After years of discussion and advocacy for a day that gives Virginia Woolf’s Clarissa Dalloway equal weight with James Joyce’s Leopold Bloom, both the Virginia Woolf Society of Great Britain and the International Virginia Woolf Society have designated the third Wednesday in June as #DallowayDay.

Finally, we have an officially recognized day for celebrating Clarissa Dalloway’s walk across London in Woolf’s 1925 novel Mrs. Dalloway to “buy the flowers herself.”

This year it’s June 20

This year the third Wednesday falls on June 20, and events are already being planned on the official date and those surrounding it. Here are those we know about so far.
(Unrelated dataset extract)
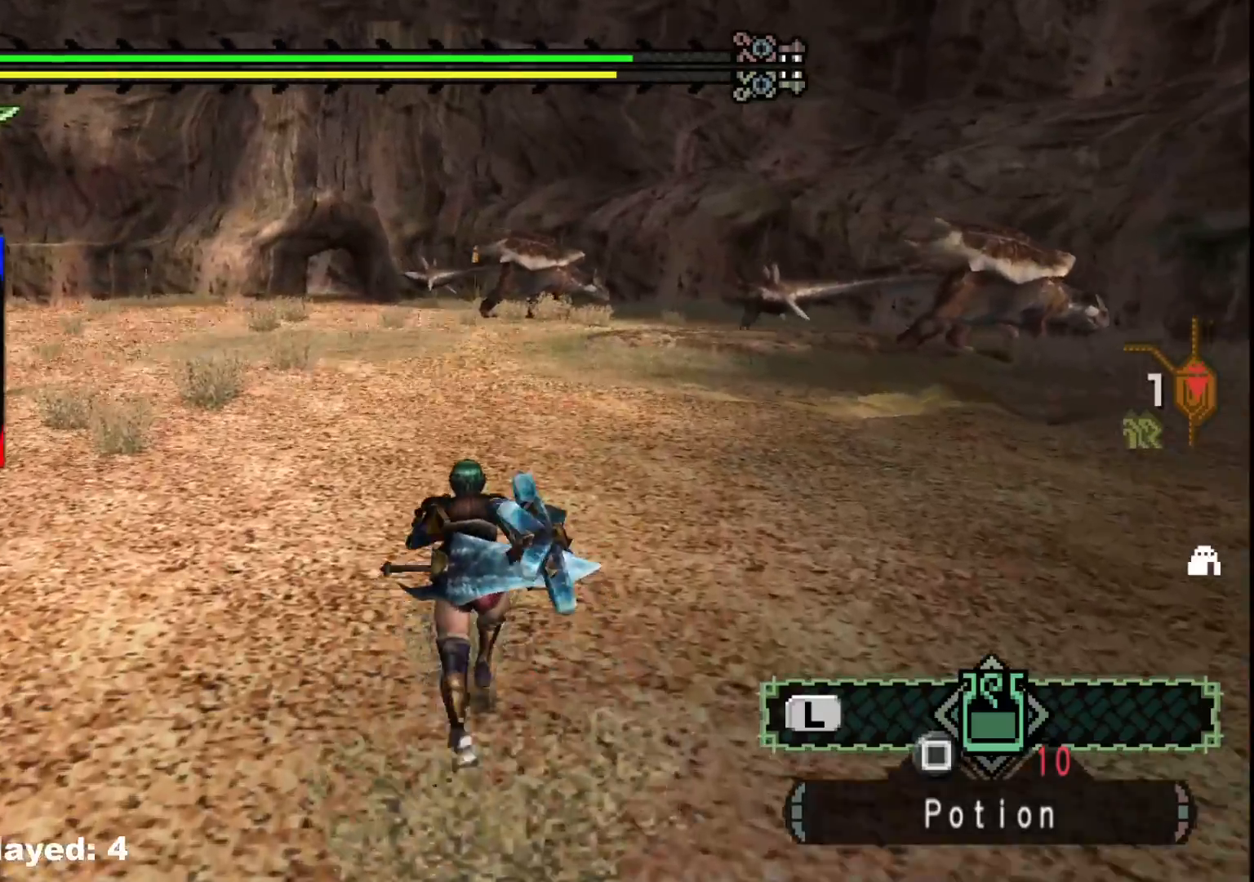
{"buttons": [], "left_stick": "up", "right_stick": "center", "events": []}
  • The Virginia Woolf Society of Great Britain is getting together with Waterstones, as it did last year, to arrange a walk, discussion and talk on Saturday, June 16. It will be announced on the new VWSGB website and Facebook page, and by Waterstones as well.
  • Many members of the International Virginia Woolf Society will be together and on their way to Knole House and Sissinghurst Gardens for the pre-conference outing on June 20, the day before the 28th Annual International Conference on Virginia Woolf begins. I imagine we will celebrate the day in some way and I welcome your ideas.
  • Places and Paces: Walking with Mrs. Dalloway, June 20, 4-5 p.m., at the British Library. Sponsored by the library and its Royal Society of Literature. Hermione Lee will discuss the novel’s walks and follow its paths into dreams, memories, and moments of revelation. Ticket prices range from £5 to £8 and can be booked online.
  • Dalloway Day with Sarah Churchwell, Alan Hollinghurst, Hermione Lee and Elaine Showalter, June 20, 7-8:30 p.m. at the British Library. Sponsored by the library and its Royal Society of Literature. The event will include a discussion on the significance of the novel and its effect on literary culture with Woolf’s biographer Lee; novelist Hollinghurst; literary critic Showalter, author of the seminal A Literature of their Own, and Churchwell, chair of public understanding in the humanities at the School of Advanced Study. Ticket prices range from £10 to £15 and can be booked online. Check out the RSL’s Dalloway Day page.
  • Monk’s House is holding an event on June 20, and the details will appear on the Monk’s House page of the National Trust website once they are settled.
  • The Italian Virginia Woolf Society is organizing an event dedicated to Woolf in June called “Una giornata tutta per lei” (A Day of Hers Own) on June 9 at the Casa Internazionale delle Donne, the International House of Women, the society’s home base.

Tell us about your #DallowayDay event

We urge you to add your own events in the comments section below or by sending an email to bloggingwoolf@yahoo.com, whether they are on the official date or another date. And please use the hashtag #DallowayDay in your social media posts so we can track them.

Watch out for The New Yorker

After June 20, keep your eyes out for The New Yorker magazine. A writer and editor for that publication has been in touch with Woolf societies and Blogging Woolf to discuss our plans for Dalloway Day. It turns out he is interested in traveling to England in time for Dalloway Day celebrations so he can cover it for the magazine.

His piece, if the idea is given the go-ahead, would appear in both the print and online editions, with photo coverage online. If so, this would make 2018 a banner year for dear Virginia — a Google Doodle and an official day of Clarissa’s own, covered in The New Yorker!